Jika Ku bandingkan, tidak seperti di pulau jawa misalnya. Bahwa apapun yang mereka lakukan disana, akan sangat mudah terdeteksi. Ditambah lagi fasilitas berlimpah, banyak penerbit, banyak akademi tempat belajar. Wajarlah kalau di pulau jawa itu banyak motivator, karena umumnya menjadi pembicara publik yang menginspirasi bagi sebagian mereka adalah bisnis. Ajang untuk terkenal dan dipandang sebagai jasad yang fenomenal, dengan kedalaman ilmu dan wawasan yang kental.
Tapi itu kan disana, tidak dengan apa yang ada di kota kami. Puluhan tahun kami mengalami konflik kesukuan antara RI & GAM (33 tahun) lama perang di kota kami. Ditambah lagi kejadian maha dahsyat Tsunami Aceh (Desember 2004) meratakan, meluluhlantahkan kota hingga ke desa desa. Membuat hidup kami tak tentu arah, banyak generasi yang putus sekolah. Dipaksa kalah, dengan keadaan yang memang tidak mudah untuk diubah. Kalau lah mudah, mana mungkin kami merasakan konflik selama 33 tahun. Apakah mudah, menghadapi gelombang air yang tingginya melebih sebatang pohon kelapa ?
2009, Aku bertekad untuk mulai mencari solusi perbaikan hati. Tak peduli berapapun banyaknya orang yang bisa Ku inspirasi, karena memang kebanyakan generasi kala itu sedang membutuhkan penuntun hati. Kata orang, hutang emas bisa dibayar, tapi hutang budi dibawa sampai mati. Begitulah juga kami disini, bahwa kurangnya gelar pendidikan mungkin bisa diganti pengalaman. Tapi kurang dan hilangnya harapan, akan mengubur segala impian untuk hidup menjadi baik dimasa depan.

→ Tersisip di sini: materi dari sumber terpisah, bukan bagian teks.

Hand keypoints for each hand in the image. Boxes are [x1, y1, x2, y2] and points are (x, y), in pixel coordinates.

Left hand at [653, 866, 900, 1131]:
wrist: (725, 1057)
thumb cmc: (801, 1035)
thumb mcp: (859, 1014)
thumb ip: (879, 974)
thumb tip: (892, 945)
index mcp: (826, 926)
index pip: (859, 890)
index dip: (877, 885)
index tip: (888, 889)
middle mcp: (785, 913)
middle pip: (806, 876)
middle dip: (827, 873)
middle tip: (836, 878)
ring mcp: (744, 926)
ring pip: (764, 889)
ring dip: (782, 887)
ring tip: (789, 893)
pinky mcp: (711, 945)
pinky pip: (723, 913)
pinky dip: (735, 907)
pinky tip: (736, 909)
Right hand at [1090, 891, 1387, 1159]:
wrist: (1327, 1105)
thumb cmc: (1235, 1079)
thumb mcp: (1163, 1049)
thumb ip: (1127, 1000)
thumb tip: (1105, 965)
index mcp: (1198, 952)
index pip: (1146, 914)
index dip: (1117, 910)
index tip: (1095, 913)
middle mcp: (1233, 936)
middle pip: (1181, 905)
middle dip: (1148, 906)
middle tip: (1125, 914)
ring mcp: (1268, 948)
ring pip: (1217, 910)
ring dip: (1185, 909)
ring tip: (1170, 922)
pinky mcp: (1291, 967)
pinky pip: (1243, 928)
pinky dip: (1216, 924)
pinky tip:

Karena Aku telah mampu menguasai ilmu komputer. Jadi kuhayalkan pada saat itu, kalau model penyampaian training motivasi Ku menggunakan layar infokus / proyektor. Sempat terinspirasi dari model layar yang digunakan di Training megah ESQ (Pendiri Ary Ginanjar Agustian) yakni layar tembak dari belakang. Namun, setelah kutelusuri ternyata harga layar itu selangit, tak sampai kaki Ku menjinjit. Dan Aku belum kehabisan akal, Ku beli kain putih dan hitam beberapa lembar. Ku antar, untuk desgin dan dijahit polos putih tak berlatar.
Dengan pinggiran berbingkai kain hitam, berbentuk segi empat dan jahitan ujung karet dikeempat sisinya. Persis seperti model jahitan "Seprai" atau pembungkus kasur tempat tidur. Ku minta kain itu dijahitkan oleh tetangga yang tidak jauh dari rumah ibu. Sementara Aku pun membuatkan bingkai dari bahan kayu yang Ku beli di panglong penjualan kayu. Setelah rancangan bingkai kayu selesai, dan jahitan layar yang berukuran 2 x 2 meterpun selesai. Tibalah saat uji coba dirumah, sebelum dibawa ke lokasi acara seminar.